ИСХОДНЫЙ ТЕКСТ ▸
.....

Встречи с Артёмом Боровиком

 Все мировые трагедии, вместе взятые, не отзываются в нашем сердце так остро, как уход из жизни человека, который тебе улыбался: в мире слишком много печали, которая никак нас не касается. Наверное, в этом есть некий защитный рефлекс организма: если бы мы могли реагировать на все боли мира, сердце стало бы сплошной открытой раной.

 О гибели Артёма я узнал практически сразу же из новостей, и весь день мне было так плохо, что я с трудом мог заставить себя чем-либо заняться.

 Сейчас мне трудно вспомнить, когда и при каких обстоятельствах я познакомился с Артёмом. Тогда, в конце 80-х, было много мероприятий, связанных с широко объявленным и долгожданным выводом наших войск из Афганистана. Шли споры о том, надо ли было вводить войска, многих разбередили высказывания академика Сахарова и выпад «афганца» Сергея Червонописского против позиции академика. Очевидно, на одной из таких встреч-дискуссий мы с Артёмом и познакомились. Меня поразила его внешность – внешность голливудского актёра. Казалось, что с такими данными он мог бы с успехом играть героя-любовника в романтических фильмах. Но он выбрал профессию, где нужно было не играть, а жить…

 Очевидно, Артём знал меня по телепередачам. Помню, только успел я подумать: »Эх, хорошо бы познакомиться с Боровиком!» – смотрю, а он уже сам подходит ко мне с приветствием – так, словно мы тысячу лет знакомы. У меня было такое впечатление, что, при первом знакомстве, он мне по-хорошему завидовал – он ведь только собирался приобрести какой-то военный опыт, а я к тому времени уже испытал его на полную катушку. Отсюда и то уважение, я бы даже сказал, пиетет, который Артём испытывал не только ко мне лично, но и вообще к бывалым воинам. Мне было хорошо знакомо это ощущение, что ты немного опоздал родиться и по этой дурацкой причине не сможешь пройти через те испытания, которые выпали на долю твоих старших современников. Я испытывал то же самое по отношению к своему отцу, ветерану Великой Отечественной, прошагавшему с боями от Днепра до Вислы, представленному за воинский подвиг к званию Героя Советского Союза – но так и не получившему это высокое звание. А в Артёме была неистребимая жажда жизни, и он непременно хотел пройти через всё сам. Не случайно после поездки в Афганистан его потянуло в американскую армию, чтобы всё познать в сравнении. «Стихи – это, прежде всего, опыт», - говорил Рильке. В наше время любое писательство, а журналистика в особенности – это опыт плюс дерзновение. И здесь у Артёма был высокий образец – его собственный отец, встречавшийся, как известно, даже с Керенским…

 В работе Артём умел создавать атмосферу доверительности. Даже те, кто открыто не любил Коротича и возглавляемый им «Огонёк», не могли сказать об Артёме, который работал его заместителем, ничего дурного: для Артёма не существовало партийности в узком смысле этого слова, он был всечеловечен. Человечность всегда вне времени и потому доминирует над политическими пристрастиями, порождёнными временем. Артём опережал своё время. Он был вестником из будущего.

.....

СТРОКИ ДАННЫХ ▸
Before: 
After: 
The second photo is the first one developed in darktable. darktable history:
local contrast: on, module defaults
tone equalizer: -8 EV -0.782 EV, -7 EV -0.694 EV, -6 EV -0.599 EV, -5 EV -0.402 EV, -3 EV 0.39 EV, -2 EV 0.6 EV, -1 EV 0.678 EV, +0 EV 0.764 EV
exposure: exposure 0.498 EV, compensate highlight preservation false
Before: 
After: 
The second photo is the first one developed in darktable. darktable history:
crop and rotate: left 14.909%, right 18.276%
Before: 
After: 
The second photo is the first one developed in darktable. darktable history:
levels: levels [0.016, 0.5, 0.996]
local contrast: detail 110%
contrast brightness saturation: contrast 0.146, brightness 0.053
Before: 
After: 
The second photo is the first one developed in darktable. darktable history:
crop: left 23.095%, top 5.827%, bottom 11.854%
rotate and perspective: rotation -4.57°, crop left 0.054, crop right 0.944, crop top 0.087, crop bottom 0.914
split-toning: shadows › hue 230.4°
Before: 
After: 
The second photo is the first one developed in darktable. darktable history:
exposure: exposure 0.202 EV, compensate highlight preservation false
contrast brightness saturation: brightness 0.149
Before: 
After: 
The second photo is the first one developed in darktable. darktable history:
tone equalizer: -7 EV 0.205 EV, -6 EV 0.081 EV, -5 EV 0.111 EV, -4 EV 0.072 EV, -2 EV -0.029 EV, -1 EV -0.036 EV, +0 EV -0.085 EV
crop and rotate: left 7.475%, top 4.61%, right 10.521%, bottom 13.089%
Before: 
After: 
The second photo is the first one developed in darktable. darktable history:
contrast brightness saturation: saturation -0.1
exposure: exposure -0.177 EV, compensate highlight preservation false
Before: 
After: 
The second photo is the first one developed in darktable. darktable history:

.....

НАБОР ЗАДАНИЙ ▸
A. Перечислите всех людей, которые названы по фамилии в тексте о встречах с Артёмом Боровиком.
B. Перепишите все записи в виде списка JSON из строк: одна строка записей соответствует одному элементу, пустые строки не включаются.
Текст и записи взяты из разных источников.

РЕШЁННЫЕ ЗАДАНИЯ ▸
A. Артём Боровик, академик Сахаров, Сергей Червонописский, Рильке, Керенский, Коротич.

B.
[
  "Before: ",
  "After: ",
  "The second photo is the first one developed in darktable. darktable history:",
  "local contrast: on, module defaults",
  "tone equalizer: -8 EV -0.782 EV, -7 EV -0.694 EV, -6 EV -0.599 EV, -5 EV -0.402 EV, -3 EV 0.39 EV, -2 EV 0.6 EV, -1 EV 0.678 EV, +0 EV 0.764 EV",
  "exposure: exposure 0.498 EV, compensate highlight preservation false",
  "Before: ",
  "After: ",
  "The second photo is the first one developed in darktable. darktable history:",
  "crop and rotate: left 14.909%, right 18.276%",
  "Before: ",
  "After: ",
  "The second photo is the first one developed in darktable. darktable history:",
  "levels: levels [0.016, 0.5, 0.996]",
  "local contrast: detail 110%",
  "contrast brightness saturation: contrast 0.146, brightness 0.053",
  "Before: ",
  "After: ",
  "The second photo is the first one developed in darktable. darktable history:",
  "crop: left 23.095%, top 5.827%, bottom 11.854%",
  "rotate and perspective: rotation -4.57°, crop left 0.054, crop right 0.944, crop top 0.087, crop bottom 0.914",
  "split-toning: shadows › hue 230.4°",
  "Before: ",
  "After: ",
  "The second photo is the first one developed in darktable. darktable history:",
  "exposure: exposure 0.202 EV, compensate highlight preservation false",
  "contrast brightness saturation: brightness 0.149",
  "Before: ",
  "After: ",
  "The second photo is the first one developed in darktable. darktable history:",
  "tone equalizer: -7 EV 0.205 EV, -6 EV 0.081 EV, -5 EV 0.111 EV, -4 EV 0.072 EV, -2 EV -0.029 EV, -1 EV -0.036 EV, +0 EV -0.085 EV",
  "crop and rotate: left 7.475%, top 4.61%, right 10.521%, bottom 13.089%",
  "Before: ",
  "After: ",
  "The second photo is the first one developed in darktable. darktable history:",
  "contrast brightness saturation: saturation -0.1",
  "exposure: exposure -0.177 EV, compensate highlight preservation false",
  "Before: ",
  "After: ",
  "The second photo is the first one developed in darktable. darktable history:"
]